(Requirement 1):
Which trigonometric functions does the lesson on trigonometric equations name? List all of them.
(Requirement 2):
Can you rewrite the lesson on trigonometric equations starting with "So, our trigonometric" and going on through "2; 0 < x < pi.", with "variable" swapped for "unknown"?
(Requirement 3):
Could you carry on the lesson on trigonometric equations from its final sentence onward?

(Selected excerpt):
====

Trigonometric Equations

In this video lesson, we will look at solving trigonometric equations. These are our equations involving the trigonometric functions. So, our variable will be part of the trig function's argument. Do you remember your trig functions? We have our basic ones of sine, cosine, and tangent. We also have cosecant, secant, and cotangent.

So, our trigonometric equations will have at least one of these functions in the equation, such as f(x) = sin (x) + 2. It could even have a combination of trig functions such as f(x) = cos (x) + cot (x). Notice how our variable is part of the argument in both of these equations? This is what makes these equations trigonometric equations.

Restricted Domains

In this video lesson, we do have one additional criteria that we are adding onto our trigonometric equations. And this is called a restricted domain. What does this mean? It means that we are limiting the possible values that our variable can be. Because we are working with trigonometric equations, our variable will be in radian units. So, you will most likely see a pi in the restricted domain.

For example, you might see f(x) = sin (x) + 2; 0 < x < pi.

This tells you that if you are solving this function, then you are looking for the solution that lies between 0 and pi. Remember that our trigonometric equations are all periodic, which means that the solutions repeat every so often. For sine and cosine, the standard period is 2pi. For tangent, it is pi. Remember that your calculator only gives you the primary solution and you might have to do some additional calculations to find the right answer that is within the restricted domain. Sometimes, if our domain is too restrictive, though, we may not have a solution at all. Let's take a look at a couple of examples.

====

(Data below):
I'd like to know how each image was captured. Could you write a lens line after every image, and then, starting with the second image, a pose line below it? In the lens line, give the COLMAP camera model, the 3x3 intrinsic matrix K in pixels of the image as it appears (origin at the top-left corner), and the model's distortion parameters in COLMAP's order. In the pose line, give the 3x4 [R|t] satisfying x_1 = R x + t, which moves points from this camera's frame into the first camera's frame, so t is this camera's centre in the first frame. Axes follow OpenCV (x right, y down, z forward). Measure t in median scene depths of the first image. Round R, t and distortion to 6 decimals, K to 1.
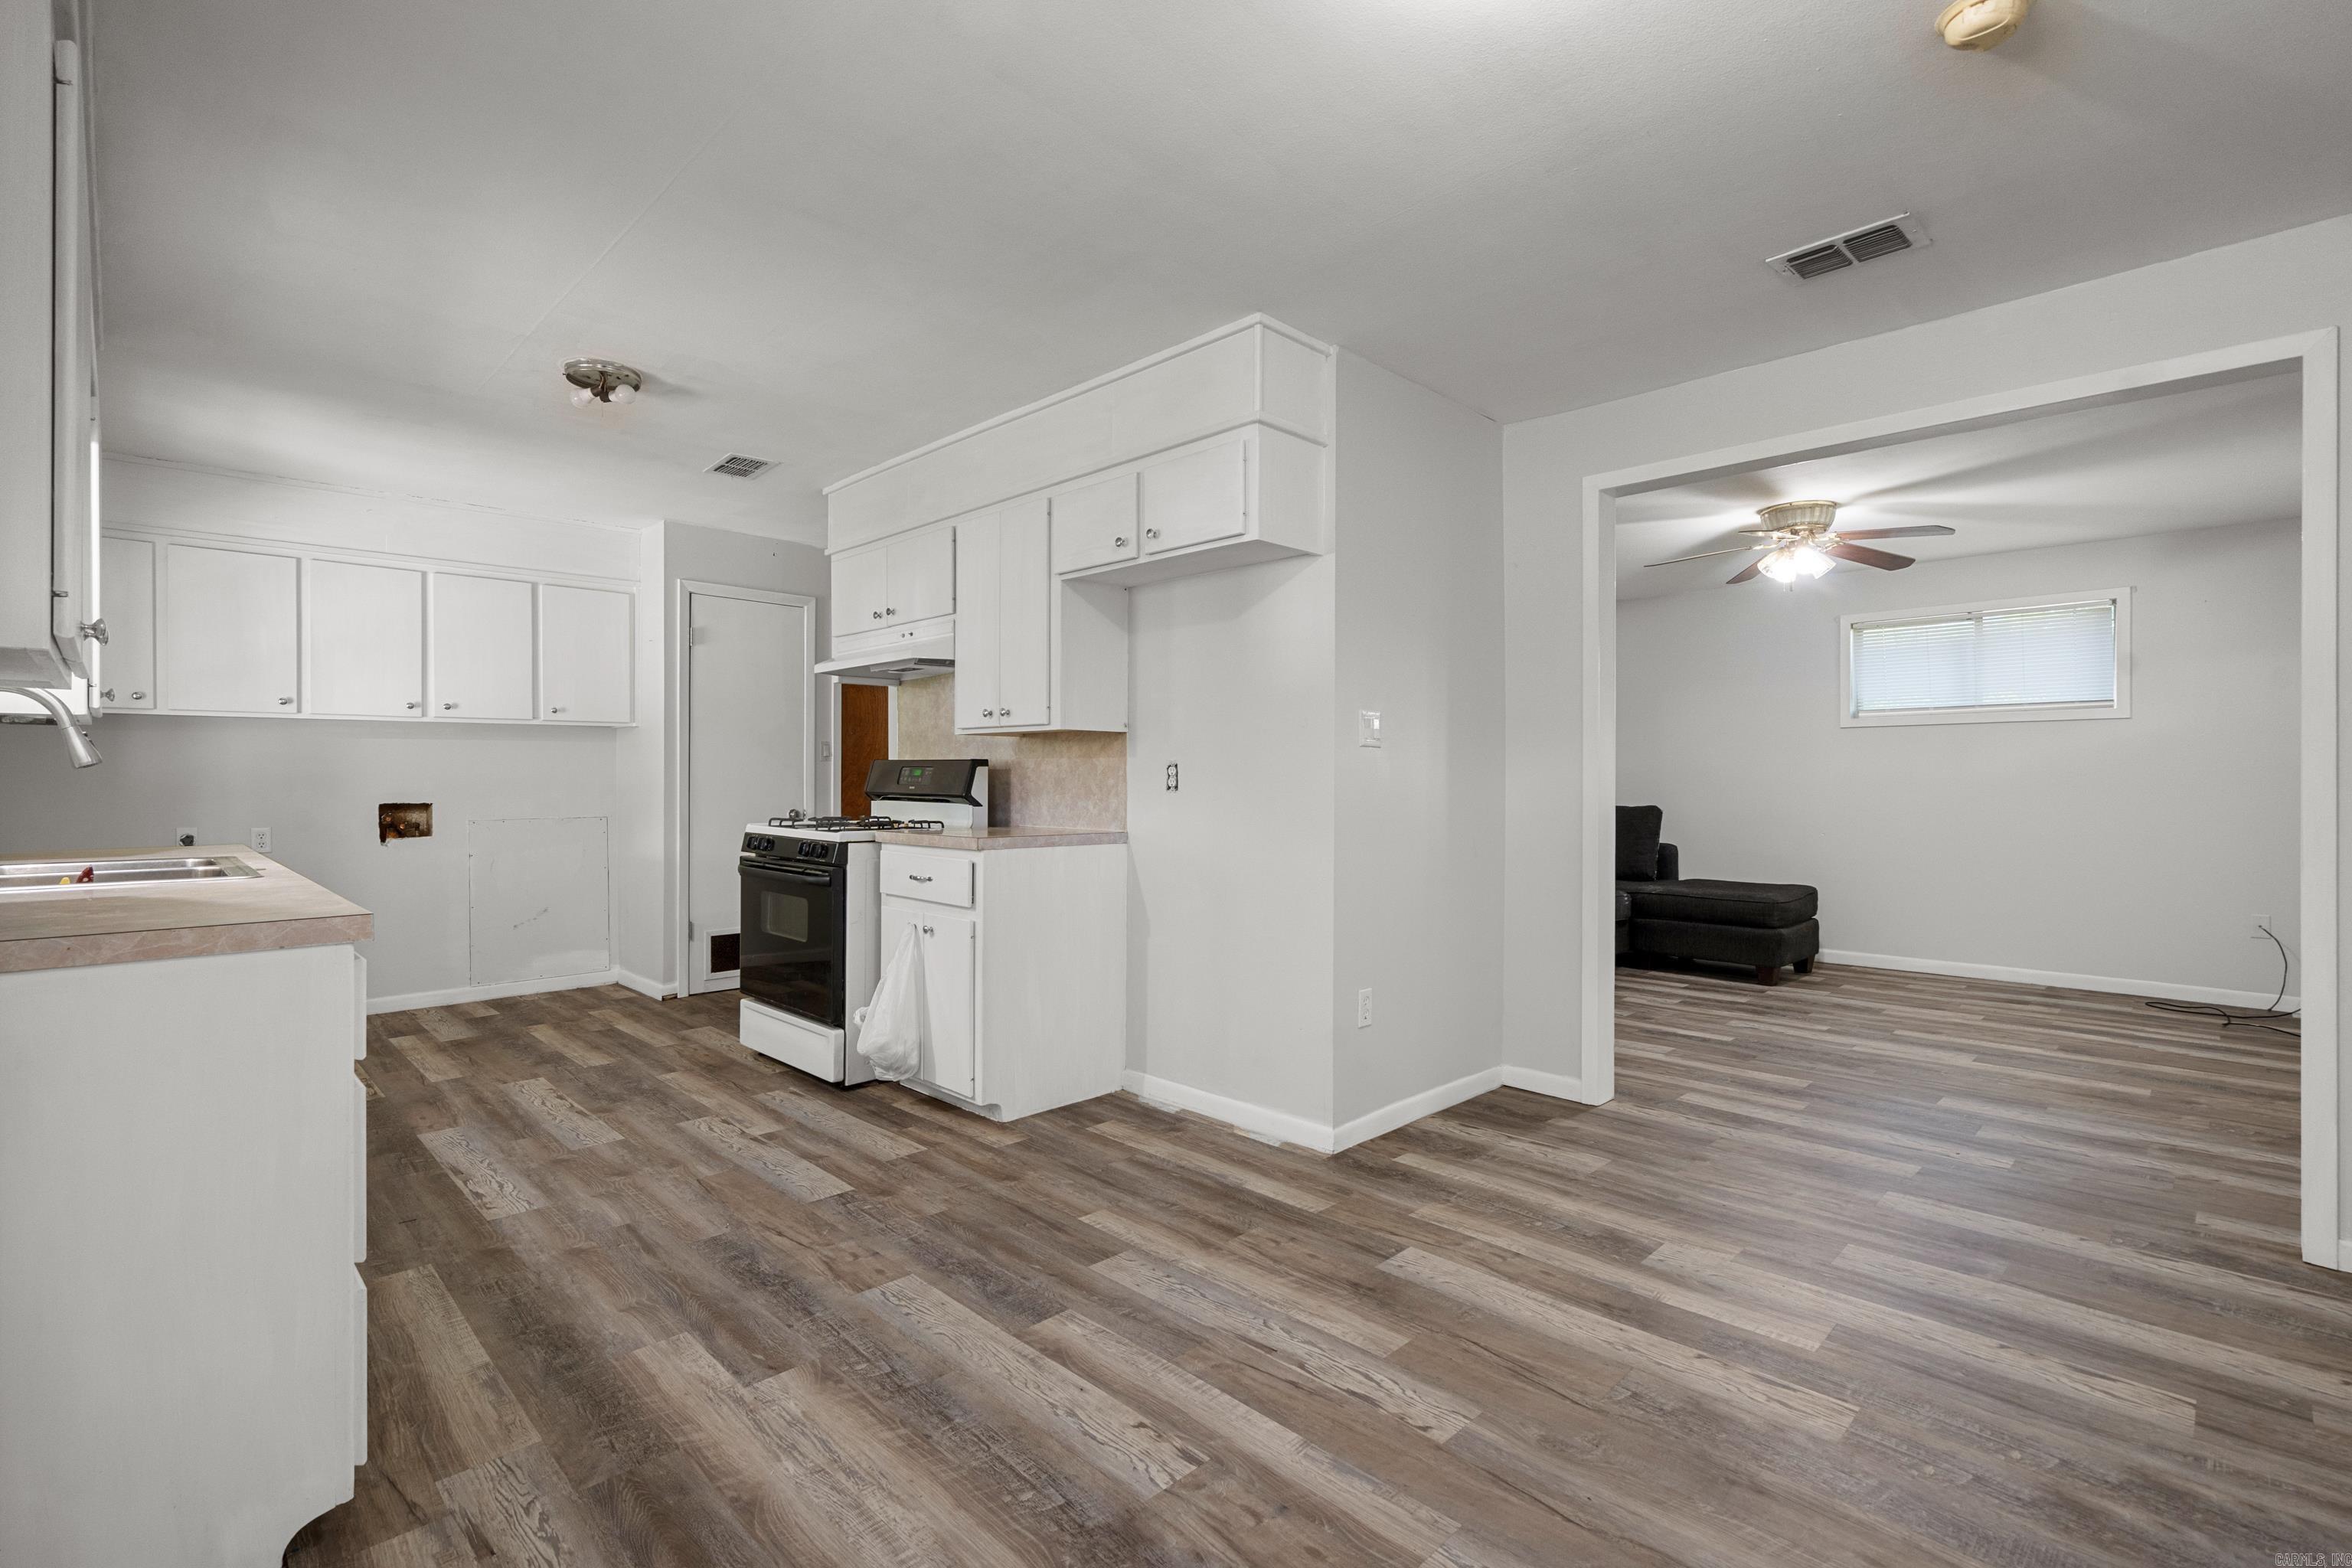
lens RADIAL K [[1076.1, 0, 1171.5], [0, 1076.1, 788.2], [0, 0, 1]] dist [0.000440, -0.000306]
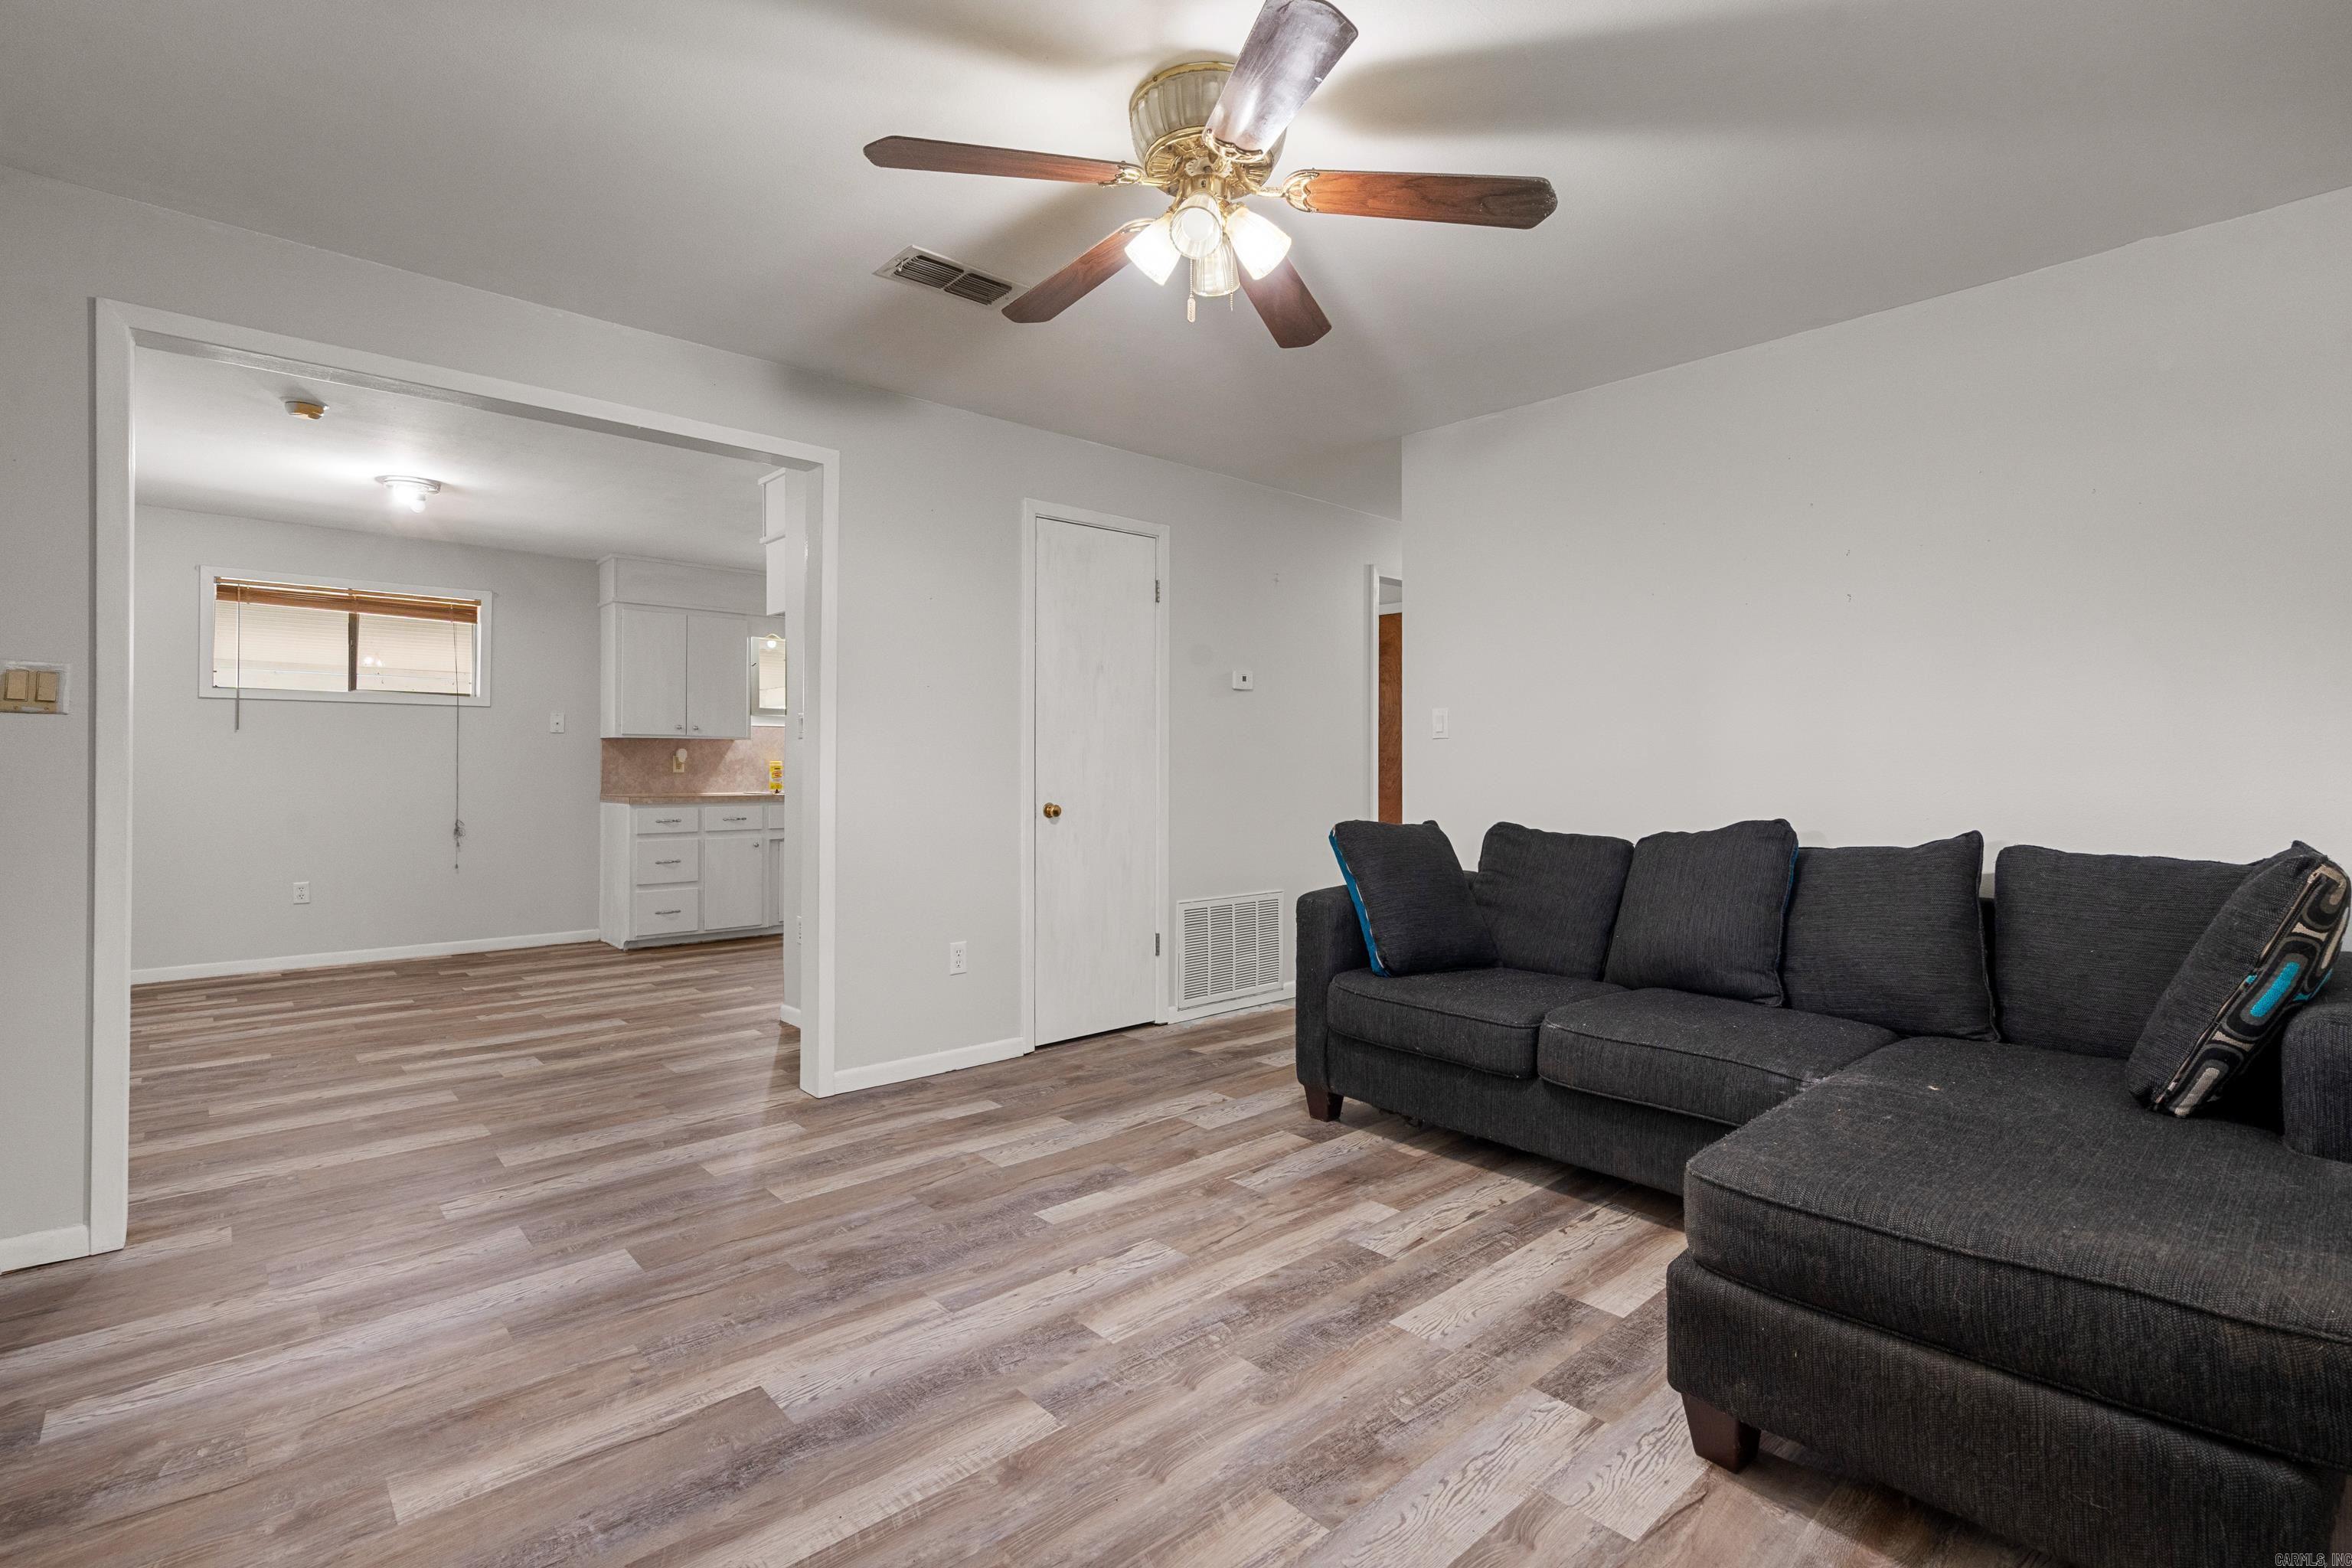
lens RADIAL K [[1076.1, 0, 1163.5], [0, 1076.1, 758.9], [0, 0, 1]] dist [0.000440, -0.000306]
pose [[-0.050212, -0.006334, -0.998719, 1.496894], [-0.007483, 0.999954, -0.005966, -0.008920], [0.998711, 0.007174, -0.050257, 1.501264]]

====

(Result 1):
sine, cosine, tangent, cosecant, secant, cotangent

(Result 2):
So, our trigonometric equations will have at least one of these functions in the equation, such as f(x) = sin (x) + 2. It could even have a combination of trig functions such as f(x) = cos (x) + cot (x). Notice how our unknown is part of the argument in both of these equations? This is what makes these equations trigonometric equations.

Restricted Domains

In this video lesson, we do have one additional criteria that we are adding onto our trigonometric equations. And this is called a restricted domain. What does this mean? It means that we are limiting the possible values that our unknown can be. Because we are working with trigonometric equations, our unknown will be in radian units. So, you will most likely see a pi in the restricted domain.

For example, you might see f(x) = sin (x) + 2; 0 < x < pi.

(Result 3):
Example 1

Solve f(x) = 5 cos (x); 0 <= x <= 2pi.

This problem is telling us to find the solutions of f(x) = 5 cos (x). This we can easily do. But wait, it also tells us that our answers are limited to between 0 and 2pi inclusive. So, this means that when we find our answers, we have to make sure they are within this range. Let's see what comes of this.

Solving for x means we set our equation to 0. We get 5 cos (x) = 0. To solve for x, we divide by 5 on both sides and then take an arccosine. We get x = cos^-1 (0). What does this equal? Our calculator tells us that it equals 90 degrees or pi/2 radians. Are we done though? Have we found all the answers? Let's graph out our function to see:

Graph of example problem

I have marked our restricted domain by labeling the x = 0 point and the x = 2pi point. We just look between these two points to see how many times our graph crosses the x axis. We see that it crosses the x axis twice between these two points. That means that we have a total of two answers. We found our first one, pi/2. So, what is the second one?

I have already labeled it on this graph. But if this point isn't labeled for you, then you can refer to your unit circle to help you find it. Looking at our unit circle, we see that another point where cos (x) is equal to 0 is when x = 3pi/2:

Unit Circle

So, our two answers are pi/2 and 3pi/2. Both of these answers are within the limits of our domain, so both are valid answers. And now we are done.

Example 2

Let's take a look at one more.

Solve f(x) = sin (x) - 1; 2pi < x < 3pi.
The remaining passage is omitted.